According to the report by the Korea Trade-Investment Promotion Agency (KOTRA), petrochemicals, automobiles, electronics and machinery goods are expected to benefit the most from the free trade pact as tariffs levied on them would be immediately or gradually abolished.
Under the agreement, a tariff on South Korean textile goods, currently staying at 8 percent, will be abolished in five years after the deal takes effect.
All tariffs on automobiles will be removed in seven years after the implementation of the accord.
According to the report, a survey of Turkey's 70 importers showed about half of
them say they will increase their purchases of South Korean products once the
Korea-Turkey free trade pact is enforced as tariff cuts will make South Korean
goods cheaper than others.
Last year, South Korea exported goods worth US$5.1 billion to Turkey and imported goods worth $800 million. In 2010, their bilateral trade reached $4.27 billion.

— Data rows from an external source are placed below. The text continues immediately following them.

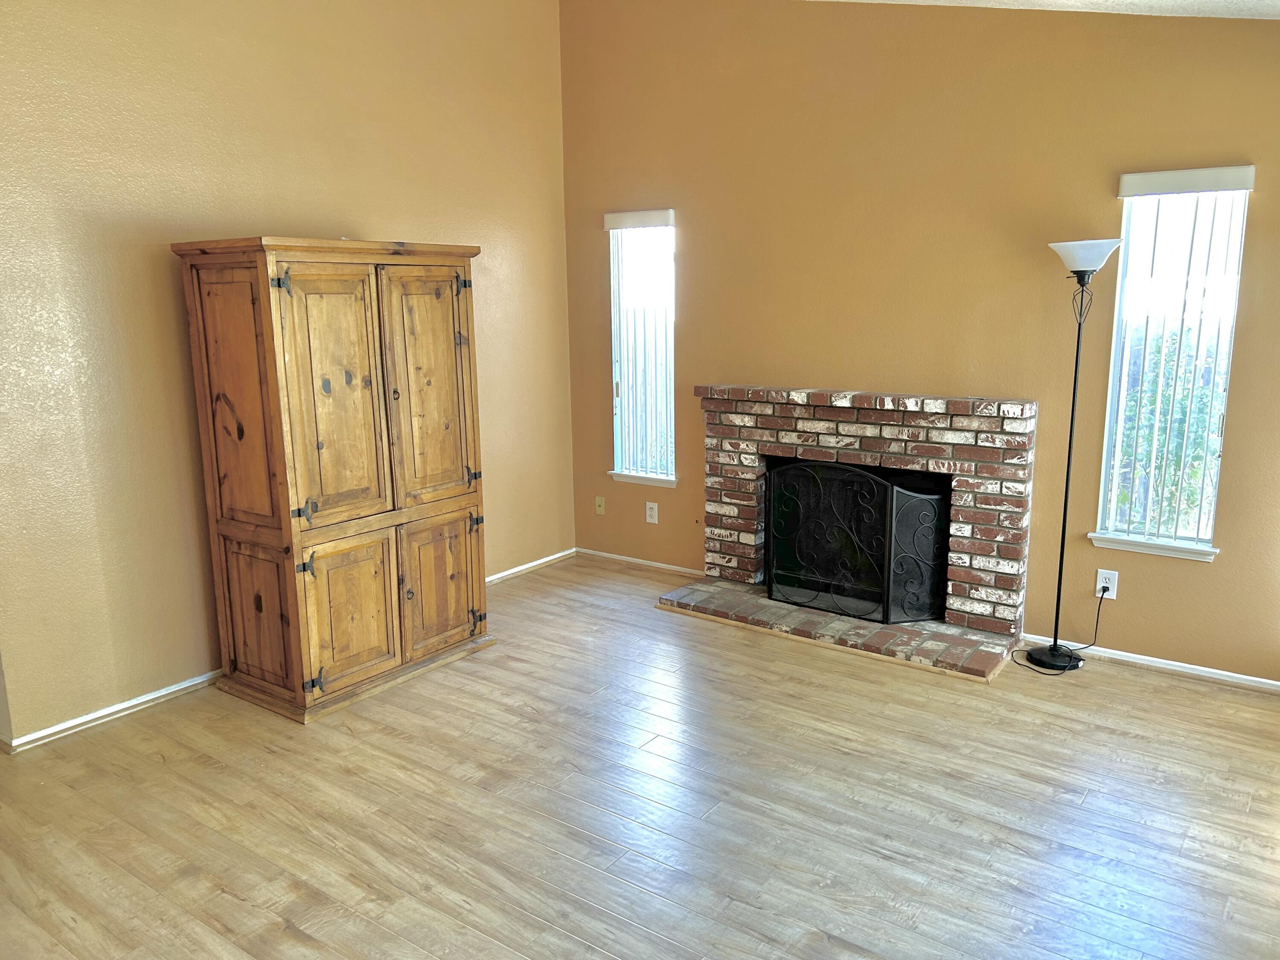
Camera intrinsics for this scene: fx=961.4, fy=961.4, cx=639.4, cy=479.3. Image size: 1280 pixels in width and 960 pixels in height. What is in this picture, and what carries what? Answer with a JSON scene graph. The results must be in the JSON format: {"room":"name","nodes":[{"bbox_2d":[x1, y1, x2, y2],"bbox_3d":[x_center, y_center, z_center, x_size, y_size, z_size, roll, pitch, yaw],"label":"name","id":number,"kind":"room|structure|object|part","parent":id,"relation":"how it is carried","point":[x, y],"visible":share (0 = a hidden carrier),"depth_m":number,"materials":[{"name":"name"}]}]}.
{"room":"living room","nodes":[
{"label":"living room","id":0,"kind":"room"},
{"bbox_2d":[0,0,573,747],"bbox_3d":[-1.858,-0.826,3.879,0.151,3.448,4.873,7,14,35],"label":"left wall","id":1,"kind":"structure","parent":0,"point":[356,216],"depth_m":3.85,"materials":[{"name":"beige paint"}]},
{"bbox_2d":[0,670,222,754],"bbox_3d":[-1.967,0.872,3.938,0.017,0.064,2.106,7,14,35],"label":"baseboard","id":2,"kind":"structure","parent":1,"relation":"attached to","point":[186,684],"depth_m":3.75,"materials":[{"name":"white paint"}]},
{"bbox_2d":[483,547,576,584],"bbox_3d":[-0.952,0.596,5.256,0.015,0.063,1.843,7,14,35],"label":"baseboard","id":3,"kind":"structure","parent":1,"relation":"attached to","point":[512,571],"depth_m":5.65,"materials":[{"name":"white wood"}]},
{"bbox_2d":[0,553,1279,959],"bbox_3d":[-0.314,1.228,2.419,5.927,0.102,6.369,7,14,35],"label":"floor","id":4,"kind":"structure","parent":0,"point":[226,899],"depth_m":3.05,"materials":[{"name":"brown wood"}]},
{"bbox_2d":[168,236,494,725],"bbox_3d":[-1.226,-0.055,4.081,0.606,1.833,1.083,7,14,35],"label":"wooden armoire","id":5,"kind":"object","parent":4,"relation":"on","point":[226,530],"visible":0.99,"depth_m":3.77,"materials":[{"name":"brown wood"}]},
{"bbox_3d":[-1.487,-0.271,3.580,0.364,0.894,0.062,7,14,35],"label":"door","id":6,"kind":"part","parent":5,"relation":"part of","materials":[{"name":"brown wood"}]},
{"bbox_3d":[-1.476,0.534,3.734,0.302,0.551,0.050,7,14,35],"label":"door","id":7,"kind":"part","parent":5,"relation":"part of","materials":[{"name":"brown wood"}]},
{"bbox_3d":[-1.283,-0.705,3.468,0.053,0.091,0.047,7,14,35],"label":"hinge","id":8,"kind":"part","parent":5,"relation":"part of","materials":[{"name":"black metal"}]},
{"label":"hinge","id":9,"kind":"part","parent":5,"relation":"part of","materials":[{"name":"black metal"}]},
{"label":"hinge","id":10,"kind":"part","parent":5,"relation":"part of","materials":[{"name":"black metal"}]},
{"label":"hinge","id":11,"kind":"part","parent":5,"relation":"part of","materials":[{"name":"black metal"}]},
{"bbox_3d":[-1.137,-0.263,3.626,0.063,0.938,0.376,7,14,35],"label":"door","id":12,"kind":"part","parent":5,"relation":"part of","materials":[{"name":"brown wood"}]},
{"bbox_3d":[-1.127,0.522,3.748,0.049,0.572,0.337,7,14,35],"label":"door","id":13,"kind":"part","parent":5,"relation":"part of","materials":[{"name":"brown wood"}]},
{"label":"plinth base","id":14,"kind":"part","parent":5,"relation":"part of","materials":[{"name":"brown wood"}]},
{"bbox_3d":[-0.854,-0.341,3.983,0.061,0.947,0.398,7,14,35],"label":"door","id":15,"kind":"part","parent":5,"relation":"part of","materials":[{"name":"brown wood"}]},
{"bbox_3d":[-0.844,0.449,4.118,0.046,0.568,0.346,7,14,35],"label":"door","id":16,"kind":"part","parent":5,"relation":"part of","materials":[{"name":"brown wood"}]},
{"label":"hinge","id":17,"kind":"part","parent":5,"relation":"part of","materials":[{"name":"black metal"}]},
{"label":"hinge","id":18,"kind":"part","parent":5,"relation":"part of","materials":[{"name":"black metal"}]},
{"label":"hinge","id":19,"kind":"part","parent":5,"relation":"part of","materials":[{"name":"metal"}]},
{"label":"hinge","id":20,"kind":"part","parent":5,"relation":"part of","materials":[{"name":"black metal"}]},
{"bbox_2d":[1018,236,1121,670],"bbox_3d":[1.779,-0.090,4.047,0.333,1.827,0.304,7,14,35],"label":"floor lamp","id":21,"kind":"object","parent":4,"relation":"on","point":[1066,496],"visible":0.99,"depth_m":4.01,"materials":[{"name":"black metal"}]},
{"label":"lamp base","id":22,"kind":"part","parent":21,"relation":"part of","materials":[{"name":"black metal"}]},
{"bbox_3d":[1.804,-0.915,3.918,0.289,0.118,0.291,7,14,35],"label":"lamp shade","id":23,"kind":"part","parent":21,"relation":"part of","materials":[{"name":"white glass"}]},
{"bbox_2d":[560,0,1279,682],"bbox_3d":[1.453,-0.961,4.420,4.900,3.413,0.156,7,14,35],"label":"back wall","id":24,"kind":"structure","parent":0,"point":[1228,563],"depth_m":4.37,"materials":[{"name":"paint"}]},
{"bbox_2d":[594,495,605,514],"bbox_3d":[-0.244,0.160,5.831,0.071,0.116,0.016,7,14,35],"label":"wall plate","id":25,"kind":"object","parent":24,"relation":"attached to","point":[600,504],"visible":0.99,"depth_m":5.83,"materials":[{"name":"beige plastic"}]},
{"bbox_2d":[573,546,705,577],"bbox_3d":[0.033,0.496,5.687,1.094,0.061,0.014,7,14,35],"label":"baseboard","id":26,"kind":"structure","parent":24,"relation":"attached to","point":[621,557],"depth_m":5.70,"materials":[{"name":"white wood"}]},
{"bbox_2d":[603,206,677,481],"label":"vertical blind","id":27,"kind":"object","parent":24,"relation":"attached to","point":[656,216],"visible":0.88,"depth_m":5.47,"materials":[{"name":"white plastic"}]},
{"bbox_2d":[607,212,676,486],"bbox_3d":[0.046,-0.719,5.524,0.472,1.514,0.125,7,14,35],"label":"left window","id":28,"kind":"structure","parent":24,"relation":"in","point":[669,477],"depth_m":5.56,"materials":[{"name":"glass"}]},
{"bbox_2d":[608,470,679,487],"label":"window sill","id":29,"kind":"structure","parent":24,"relation":"attached to","point":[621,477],"depth_m":5.60,"materials":[{"name":"white paint"}]},
{"bbox_2d":[644,500,658,523],"bbox_3d":[0.067,0.191,5.580,0.076,0.124,0.009,7,14,35],"label":"wall socket","id":30,"kind":"object","parent":24,"relation":"attached to","point":[656,507],"visible":0.99,"depth_m":5.58,"materials":[{"name":"white plastic"}]},
{"bbox_2d":[666,386,1039,686],"bbox_3d":[1.013,0.152,4.745,1.796,1.094,0.855,7,14,35],"label":"brick fireplace","id":31,"kind":"object","parent":24,"relation":"attached to","point":[955,590],"visible":0.85,"depth_m":4.56,"materials":[{"name":"red brick"}]},
{"bbox_2d":[765,457,949,623],"bbox_3d":[1.021,0.277,4.654,0.923,0.767,0.175,7,14,35],"label":"fireplace screen","id":32,"kind":"object","parent":31,"relation":"on","point":[894,493],"visible":0.96,"depth_m":4.60,"materials":[{"name":"black metal"}]},
{"bbox_2d":[1095,568,1118,598],"bbox_3d":[2.032,0.456,4.183,0.077,0.121,0.009,7,14,35],"label":"wall socket","id":33,"kind":"object","parent":24,"relation":"attached to","point":[1098,582],"visible":0.84,"depth_m":4.18,"materials":[{"name":"white plastic"}]},
{"bbox_2d":[1010,584,1108,676],"bbox_3d":[1.836,0.622,4.198,0.436,0.352,0.208,-5,12,-22],"label":"power cord","id":34,"kind":"object","parent":33,"relation":"attached to","point":[1098,614],"visible":0.94,"depth_m":4.20,"materials":[{"name":"black plastic"}]},
{"bbox_2d":[1015,632,1279,693],"bbox_3d":[2.458,0.815,3.928,1.906,0.061,0.014,7,14,35],"label":"baseboard","id":35,"kind":"structure","parent":24,"relation":"attached to","point":[1162,665],"depth_m":4.08,"materials":[{"name":"white paint"}]},
{"bbox_2d":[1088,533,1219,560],"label":"window sill","id":36,"kind":"structure","parent":24,"relation":"attached to","point":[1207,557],"depth_m":4.04,"materials":[{"name":"white paint"}]},
{"bbox_2d":[1090,171,1251,560],"bbox_3d":[2.195,-0.438,3.984,0.478,1.519,0.134,7,14,35],"label":"right window","id":37,"kind":"structure","parent":24,"relation":"in","point":[1111,434],"depth_m":4.02,"materials":[{"name":"glass"}]},
{"bbox_2d":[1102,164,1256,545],"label":"vertical blind","id":38,"kind":"object","parent":24,"relation":"attached to","point":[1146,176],"visible":0.93,"depth_m":3.90,"materials":[{"name":"white plastic"}]},
{"bbox_2d":[815,0,1279,19],"bbox_3d":[-0.206,-1.544,1.771,5.460,0.209,5.887,7,14,35],"label":"ceiling","id":39,"kind":"structure","parent":0,"point":[1275,4],"depth_m":3.66,"materials":[{"name":"white paint"}]},
{"label":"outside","id":40,"kind":"structure","parent":0,"visible":0},
{"label":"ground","id":41,"kind":"structure","parent":40,"visible":0},
{"bbox_2d":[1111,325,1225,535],"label":"bush","id":42,"kind":"object","parent":41,"relation":"on","point":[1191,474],"visible":0.25,"depth_m":6.36,"materials":[{"name":"green plant"}]}
]}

Turkey with a population of 73.7 million grew 7.8 percent last year following a 9-percent expansion a year earlier.
The location of Turkey at the middle of Europe, the Middle East and even Central Asia will provide an array of business opportunities for South Korean firms, according to the ministry.
A similar free trade pact with the United States went into effect in March this year. South Korea and the European Union (EU) also implemented their free trade deal in July last year.
The country is actively seeking similar pacts with Canada and
Colombia, among several other countries.